Mr Mason-Cox moved an amendment to refer the bill to the Standing Committee on Law and Justice for inquiry and report. The amendment was defeated, 12 votes to 26, members of the Liberal and National Parties exercising a conscience vote. The second and third readings of the bill were agreed to on the voices and the bill was forwarded to the Legislative Assembly for concurrence.
Anti-Discrimination Amendment (Religious Freedoms) Bill 2018
(Revd Mr Nile, Christian Democratic Party)
House of Origin: Legislative Council
The bill seeks to amend the Anti-Discrimination Act 1977 to prohibit discrimination on the ground of a person’s religious beliefs or activities and to prohibit public authorities from subjecting faith-based entities to detrimental treatment on the ground of faith. The bill also amends the Anti-Discrimination Act to provide that the Act does not affect the appointment of persons by faith-based entities, or the discharge of duties by chaplains or other practices of faith-based entities; and that the Act does not affect the conduct by persons who hold the belief that marriage and family are based on the concept of the union between a man and a woman or that a person can only be one of two genders.
The bill also seeks to amend the Education Act 1990 to require that the liberty of parents to ensure religious and moral education of their children in conformity with their own convictions is to be respected by the State, and that beliefs or convictions about marriage or gender taught at non-government schools should not prejudice Ministerial decisions about financial assistance to those school.

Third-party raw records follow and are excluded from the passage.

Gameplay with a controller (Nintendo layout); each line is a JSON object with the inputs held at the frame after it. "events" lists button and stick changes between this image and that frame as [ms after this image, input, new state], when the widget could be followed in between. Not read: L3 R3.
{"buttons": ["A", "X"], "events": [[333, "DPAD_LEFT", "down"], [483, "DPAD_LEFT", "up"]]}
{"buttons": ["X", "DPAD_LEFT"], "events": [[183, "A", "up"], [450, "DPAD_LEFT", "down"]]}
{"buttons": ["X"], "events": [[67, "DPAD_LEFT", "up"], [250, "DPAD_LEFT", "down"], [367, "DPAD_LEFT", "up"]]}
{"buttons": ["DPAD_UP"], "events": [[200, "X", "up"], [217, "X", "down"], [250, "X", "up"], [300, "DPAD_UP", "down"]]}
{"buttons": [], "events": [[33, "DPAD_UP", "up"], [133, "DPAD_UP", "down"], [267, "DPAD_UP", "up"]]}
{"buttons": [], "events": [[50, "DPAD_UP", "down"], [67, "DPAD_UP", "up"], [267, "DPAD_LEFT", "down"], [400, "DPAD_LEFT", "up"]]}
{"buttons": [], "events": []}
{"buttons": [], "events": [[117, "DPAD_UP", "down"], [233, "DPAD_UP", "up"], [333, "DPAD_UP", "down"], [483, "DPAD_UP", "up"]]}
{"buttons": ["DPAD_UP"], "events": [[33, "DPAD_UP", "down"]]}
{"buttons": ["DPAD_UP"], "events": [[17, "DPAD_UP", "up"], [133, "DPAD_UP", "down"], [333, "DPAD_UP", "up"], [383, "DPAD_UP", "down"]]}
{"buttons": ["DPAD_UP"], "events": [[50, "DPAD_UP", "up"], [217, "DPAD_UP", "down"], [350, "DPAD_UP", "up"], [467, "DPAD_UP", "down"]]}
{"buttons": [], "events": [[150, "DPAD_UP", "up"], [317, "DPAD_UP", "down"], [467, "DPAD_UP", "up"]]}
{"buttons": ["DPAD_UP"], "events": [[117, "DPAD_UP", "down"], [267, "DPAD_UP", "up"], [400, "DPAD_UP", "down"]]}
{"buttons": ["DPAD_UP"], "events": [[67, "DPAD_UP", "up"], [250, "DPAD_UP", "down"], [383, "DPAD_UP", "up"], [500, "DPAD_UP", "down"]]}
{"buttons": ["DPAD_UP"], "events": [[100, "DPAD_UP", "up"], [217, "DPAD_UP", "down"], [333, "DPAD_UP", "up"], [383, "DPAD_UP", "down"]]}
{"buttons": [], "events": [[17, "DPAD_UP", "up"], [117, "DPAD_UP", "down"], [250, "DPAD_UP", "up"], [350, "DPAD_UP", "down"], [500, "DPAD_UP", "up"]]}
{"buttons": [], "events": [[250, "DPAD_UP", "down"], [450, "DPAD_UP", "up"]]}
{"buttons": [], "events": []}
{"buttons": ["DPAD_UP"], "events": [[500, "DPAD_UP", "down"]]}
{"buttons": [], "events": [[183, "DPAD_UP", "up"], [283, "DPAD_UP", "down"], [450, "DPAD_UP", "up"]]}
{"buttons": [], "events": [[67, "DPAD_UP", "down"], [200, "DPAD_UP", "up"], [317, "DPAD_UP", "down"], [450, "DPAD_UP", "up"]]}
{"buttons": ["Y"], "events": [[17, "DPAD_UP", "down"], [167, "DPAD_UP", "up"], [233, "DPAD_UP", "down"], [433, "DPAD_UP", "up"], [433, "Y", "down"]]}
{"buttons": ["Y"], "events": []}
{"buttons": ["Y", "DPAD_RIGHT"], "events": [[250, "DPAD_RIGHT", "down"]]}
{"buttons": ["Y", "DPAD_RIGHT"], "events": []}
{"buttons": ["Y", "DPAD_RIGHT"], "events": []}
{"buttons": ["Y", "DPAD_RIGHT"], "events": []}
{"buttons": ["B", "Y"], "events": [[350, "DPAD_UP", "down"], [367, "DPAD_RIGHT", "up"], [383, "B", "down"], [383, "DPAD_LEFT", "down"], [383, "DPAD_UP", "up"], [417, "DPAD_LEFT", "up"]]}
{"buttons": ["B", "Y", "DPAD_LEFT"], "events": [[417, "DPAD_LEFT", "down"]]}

Revd Mr Nile introduced the bill and gave his second reading speech on Thursday morning (see Hansard for details). On introducing the bill, Revd Nile said that the bill was arguably one of the most important pieces of legislation that he had introduced into the House under the name of the Christian Democratic Party. At the conclusion of Revd Nile’s speech debate was adjourned for five calendar days.
The following members spoke to the adjournment debate:
- Mr Borsak – Greyhound Racing Industry
- Mr MacDonald – Black Tie and Boots Ball
- Mrs Houssos – Australian Head of State / National Disability Insurance Scheme
- Mr Brown – Taxi Industry
- Mr Colless – Palliative Care
- Mr Secord – Norco Milk Cooperative
- Dr Phelps – Australian Head of State
- Mr Moselmane – Library and Information Week.
See Hansard for details of the debate.